[[ EXTRACTED DATA, beginning ]]

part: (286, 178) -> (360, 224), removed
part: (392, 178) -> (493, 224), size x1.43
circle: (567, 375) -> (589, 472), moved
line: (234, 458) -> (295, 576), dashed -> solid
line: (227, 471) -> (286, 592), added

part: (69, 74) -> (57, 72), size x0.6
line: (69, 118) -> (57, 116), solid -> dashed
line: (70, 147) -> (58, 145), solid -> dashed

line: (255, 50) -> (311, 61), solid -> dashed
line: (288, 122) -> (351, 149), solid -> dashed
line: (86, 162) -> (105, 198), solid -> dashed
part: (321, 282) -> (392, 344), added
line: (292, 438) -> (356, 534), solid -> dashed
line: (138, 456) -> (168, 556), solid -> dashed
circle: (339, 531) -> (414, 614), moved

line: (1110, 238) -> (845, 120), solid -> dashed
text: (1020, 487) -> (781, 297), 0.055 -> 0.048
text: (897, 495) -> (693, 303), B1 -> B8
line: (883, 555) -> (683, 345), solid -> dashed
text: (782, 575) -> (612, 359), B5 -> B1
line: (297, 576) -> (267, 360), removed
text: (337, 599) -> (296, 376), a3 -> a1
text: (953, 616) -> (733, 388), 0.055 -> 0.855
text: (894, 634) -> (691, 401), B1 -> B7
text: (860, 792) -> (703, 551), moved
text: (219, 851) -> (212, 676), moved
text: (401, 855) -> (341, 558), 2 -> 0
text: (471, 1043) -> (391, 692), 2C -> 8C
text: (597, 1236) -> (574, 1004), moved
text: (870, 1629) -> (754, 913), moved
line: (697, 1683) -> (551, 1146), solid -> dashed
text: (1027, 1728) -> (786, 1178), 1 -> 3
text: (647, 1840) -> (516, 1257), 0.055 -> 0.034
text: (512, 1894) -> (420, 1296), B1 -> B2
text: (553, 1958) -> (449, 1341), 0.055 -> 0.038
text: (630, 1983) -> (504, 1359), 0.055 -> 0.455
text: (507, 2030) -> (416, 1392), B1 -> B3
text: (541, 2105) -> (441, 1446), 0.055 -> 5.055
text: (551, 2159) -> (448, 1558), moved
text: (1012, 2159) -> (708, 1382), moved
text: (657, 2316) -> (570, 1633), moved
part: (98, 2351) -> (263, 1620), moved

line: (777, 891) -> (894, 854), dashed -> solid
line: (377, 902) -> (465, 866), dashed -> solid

[[ EXTRACTED DATA, end ]]

WHAT TO PRODUCE: May I have the entries returned exactly, with every line in place?

YOUR SOLUTION:
part: (286, 178) -> (360, 224), removed
part: (392, 178) -> (493, 224), size x1.43
circle: (567, 375) -> (589, 472), moved
line: (234, 458) -> (295, 576), dashed -> solid
line: (227, 471) -> (286, 592), added

part: (69, 74) -> (57, 72), size x0.6
line: (69, 118) -> (57, 116), solid -> dashed
line: (70, 147) -> (58, 145), solid -> dashed

line: (255, 50) -> (311, 61), solid -> dashed
line: (288, 122) -> (351, 149), solid -> dashed
line: (86, 162) -> (105, 198), solid -> dashed
part: (321, 282) -> (392, 344), added
line: (292, 438) -> (356, 534), solid -> dashed
line: (138, 456) -> (168, 556), solid -> dashed
circle: (339, 531) -> (414, 614), moved

line: (1110, 238) -> (845, 120), solid -> dashed
text: (1020, 487) -> (781, 297), 0.055 -> 0.048
text: (897, 495) -> (693, 303), B1 -> B8
line: (883, 555) -> (683, 345), solid -> dashed
text: (782, 575) -> (612, 359), B5 -> B1
line: (297, 576) -> (267, 360), removed
text: (337, 599) -> (296, 376), a3 -> a1
text: (953, 616) -> (733, 388), 0.055 -> 0.855
text: (894, 634) -> (691, 401), B1 -> B7
text: (860, 792) -> (703, 551), moved
text: (219, 851) -> (212, 676), moved
text: (401, 855) -> (341, 558), 2 -> 0
text: (471, 1043) -> (391, 692), 2C -> 8C
text: (597, 1236) -> (574, 1004), moved
text: (870, 1629) -> (754, 913), moved
line: (697, 1683) -> (551, 1146), solid -> dashed
text: (1027, 1728) -> (786, 1178), 1 -> 3
text: (647, 1840) -> (516, 1257), 0.055 -> 0.034
text: (512, 1894) -> (420, 1296), B1 -> B2
text: (553, 1958) -> (449, 1341), 0.055 -> 0.038
text: (630, 1983) -> (504, 1359), 0.055 -> 0.455
text: (507, 2030) -> (416, 1392), B1 -> B3
text: (541, 2105) -> (441, 1446), 0.055 -> 5.055
text: (551, 2159) -> (448, 1558), moved
text: (1012, 2159) -> (708, 1382), moved
text: (657, 2316) -> (570, 1633), moved
part: (98, 2351) -> (263, 1620), moved

line: (777, 891) -> (894, 854), dashed -> solid
line: (377, 902) -> (465, 866), dashed -> solid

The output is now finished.